In keeping with longstanding Cary Audio tradition, the Nighthawk pays almost no attention to gongs, whistles, and fancy cabinetry to focus instead on simplicity and elegance of circuit design, very high quality parts, and—most of all—sonic purity. Cary believes that sound quality must always come first—a viewpoint that leads us to think that Nighthawk will have its priorities straight (or at least in alignment with values most Playback readers hold near and dear).
• Cary claims the Nighthawk features “top quality parts mounted on a thick gauge fiberglass circuit board.”
• The Nighthawk uses a power transformer rated at three times the output capacity required for the amplifier’s design, which “feeds a fully regulated discrete power supply for best sound quality.”
• Circuit details:
o All Class A design.
o Front end uses “monolithic high-speed FET devices.”
o Uses a “fully complementary, high-speed buffered output stage for extremely high linearity and low distortion.”
o No global feedback is used in the design.
• The amp is said to be able to handle virtually any headphone “with an impedance between 20 and 600 ohms.”
• Five-second muting circuit prevents pops and clicks when the Nighthawk is first powered up.
• Simplicity is the order of the day with the Nighthawk. The amp sports a tastefully understated, half-width (that is, 8.5-inch wide) chassis finished in satin black. The faceplate is adorned only with a high-quality power switch, a pilot light, a ¼-inch phone jack, and a medium-sized aluminum volume control knob with a brushed metal face and camera-finished sides. The rear panel is even simpler, with just one stereo pair of analog inputs (via gold-plated RCA jack) and a matching pair of analog pass-through outputs. In short, you get everything you need to play music and nothing you don’t.
For this review we used an Oppo BDP-95 universal/Blu-ray player as a primary source component and listened to the Nighthawk amp through a wide variety of headphones including the Audeze LCD-3, the Fischer Audio DA-002W, the HiFiMAN HE-6 and HE-500, the Sennheiser HD-800, and the Shure SRH1840 and SRH1440. We also had on hand for comparison several competing headphone amplifiers including the Burson Audio Soloist, the CEntrance DAC Mini, and the HiFiMAN EF-6. A wide range of music was used, spanning all musical genres.
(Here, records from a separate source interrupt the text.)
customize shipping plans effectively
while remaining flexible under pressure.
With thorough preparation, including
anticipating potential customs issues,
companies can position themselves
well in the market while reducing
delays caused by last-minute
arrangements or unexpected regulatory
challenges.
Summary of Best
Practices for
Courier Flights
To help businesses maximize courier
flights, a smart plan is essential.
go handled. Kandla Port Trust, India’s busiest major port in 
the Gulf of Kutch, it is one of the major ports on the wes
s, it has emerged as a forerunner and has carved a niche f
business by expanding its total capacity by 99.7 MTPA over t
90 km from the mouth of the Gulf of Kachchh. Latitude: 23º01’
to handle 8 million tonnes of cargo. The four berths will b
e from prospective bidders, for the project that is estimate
In my listening notes and in conversations I’ve had with colleagues about the Nighthawk, several characteristics keep rising to the surface: purity, articulacy, and control (especially bass control). Let me talk a bit about each of these qualities as they apply to the Nighthawk.
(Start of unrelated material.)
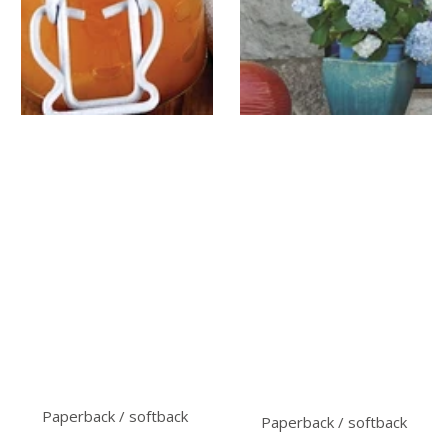
Paperback / softback
Paperback / softback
Purity: There is a certain unembellished, let’s-stick-to-the-facts, honesty about the Nighthawk that I found immediately appealing. This honesty stems, first, from the fact that the tonal balance of the Nighthawk is quite neutral, which means the AE amp seems—unlike some amps—not to have an identifiable “sound” of its own. Rather, the sound you hear is that of the recording: if the mix sounds warm and has touches of midrange liquidity, then that’s how the Nighthawk will sound, but if the mix sounds flat and dry, so too will the Nighthawk convey those qualities. One way to think of this is to note that you don’t so much listen to the AE amp as you listen through it in order to hear what the recording itself has to say. In our book, this is a good thing, though I it can under some circumstances make the Nighthawk’s seem a little “cold”—largely because the amp adds little if any artificial low-end weight to help warm-up the sound in any way. Similarly, there’s no top-end roll-off to help smooth (or mask) treble flaws in recordings. What you hear is what’s on the record.